Denn wenn der Reisende von den Berghängen in das Tal
zurückkehrt, bringt er
nicht eine Handvoll Erde, unsagbar für andere, sondern
ein Wort, das er gewonnen hat, ein reines Wort, den gelben und blauen
Enzian. Vielleicht sind wir hier, um zu sagen: Haus,
Brücke, Brunnen, Tor, Krug, Obstbaum, Fenster, –
höchstens: Säule, Turm?… aber um sie zu sagen, müsst ihr verstehen,
oh, um sie intensiver zu sagen, als die Dinge selbst
jemals davon geträumt haben zu existieren.
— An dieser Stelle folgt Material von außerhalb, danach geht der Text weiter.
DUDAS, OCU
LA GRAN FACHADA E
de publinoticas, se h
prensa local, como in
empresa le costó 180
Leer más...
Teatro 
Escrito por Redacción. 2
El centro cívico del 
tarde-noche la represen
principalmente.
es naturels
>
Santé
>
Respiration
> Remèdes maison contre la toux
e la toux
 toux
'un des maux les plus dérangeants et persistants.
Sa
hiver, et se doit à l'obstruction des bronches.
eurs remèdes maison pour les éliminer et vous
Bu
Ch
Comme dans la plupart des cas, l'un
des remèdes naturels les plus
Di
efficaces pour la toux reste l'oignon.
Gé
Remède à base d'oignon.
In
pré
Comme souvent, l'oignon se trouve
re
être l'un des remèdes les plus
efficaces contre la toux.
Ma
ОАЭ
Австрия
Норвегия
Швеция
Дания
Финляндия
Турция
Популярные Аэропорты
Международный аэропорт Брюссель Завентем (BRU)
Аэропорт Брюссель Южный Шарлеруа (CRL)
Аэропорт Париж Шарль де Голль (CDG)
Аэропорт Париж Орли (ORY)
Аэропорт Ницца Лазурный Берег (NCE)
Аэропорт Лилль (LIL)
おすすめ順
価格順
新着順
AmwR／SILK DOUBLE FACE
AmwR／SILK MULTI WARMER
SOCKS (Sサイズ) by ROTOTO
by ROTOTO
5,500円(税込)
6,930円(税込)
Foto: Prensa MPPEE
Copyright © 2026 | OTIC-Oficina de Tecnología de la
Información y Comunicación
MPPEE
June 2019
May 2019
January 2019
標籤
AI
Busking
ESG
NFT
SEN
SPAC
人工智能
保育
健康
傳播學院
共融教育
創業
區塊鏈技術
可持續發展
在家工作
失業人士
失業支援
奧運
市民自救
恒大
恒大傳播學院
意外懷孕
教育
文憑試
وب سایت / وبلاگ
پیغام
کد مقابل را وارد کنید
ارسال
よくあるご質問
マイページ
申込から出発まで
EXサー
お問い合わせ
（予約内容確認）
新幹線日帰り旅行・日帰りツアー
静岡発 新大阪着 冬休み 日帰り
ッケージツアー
Enzian, Haus, Krug und Obstbaum kennen ihr eigenes Wesen nicht. Für Rilke und Heidegger braucht die Erde “uns anscheinend” und “auf seltsame Weise / ruft sie uns immer wieder zu:” Die Dinge brauchen uns, damit sie benannt werden können. Aber im Gegenzug müssen wir von unserer Erfahrung der Dinge zurückkehren, von Rilkes Berg, zufrieden mit Wort und Wunder. Wir dürfen nicht auf die Erde — oder einander — mit Ambitionen der Eroberung und Meisterschaft setzen. Vielleicht zögert deshalb die neunte Elegie über Säule und Turm. Rilke selbst war Wanderer und Exilant. In Prag geboren, zog er durch Europa und sah zu, wie die Säulen der österreichisch-ungarischen Monarchie zusammenbrachen. Seine Einstimmung auf die Erde war nicht gleichbedeutend mit Liebe zum Vaterland. Er konnte das Wesen der Bäume umarmen, weil er keine eigenen Wurzeln hatte. Bei Heidegger war das eine andere Geschichte.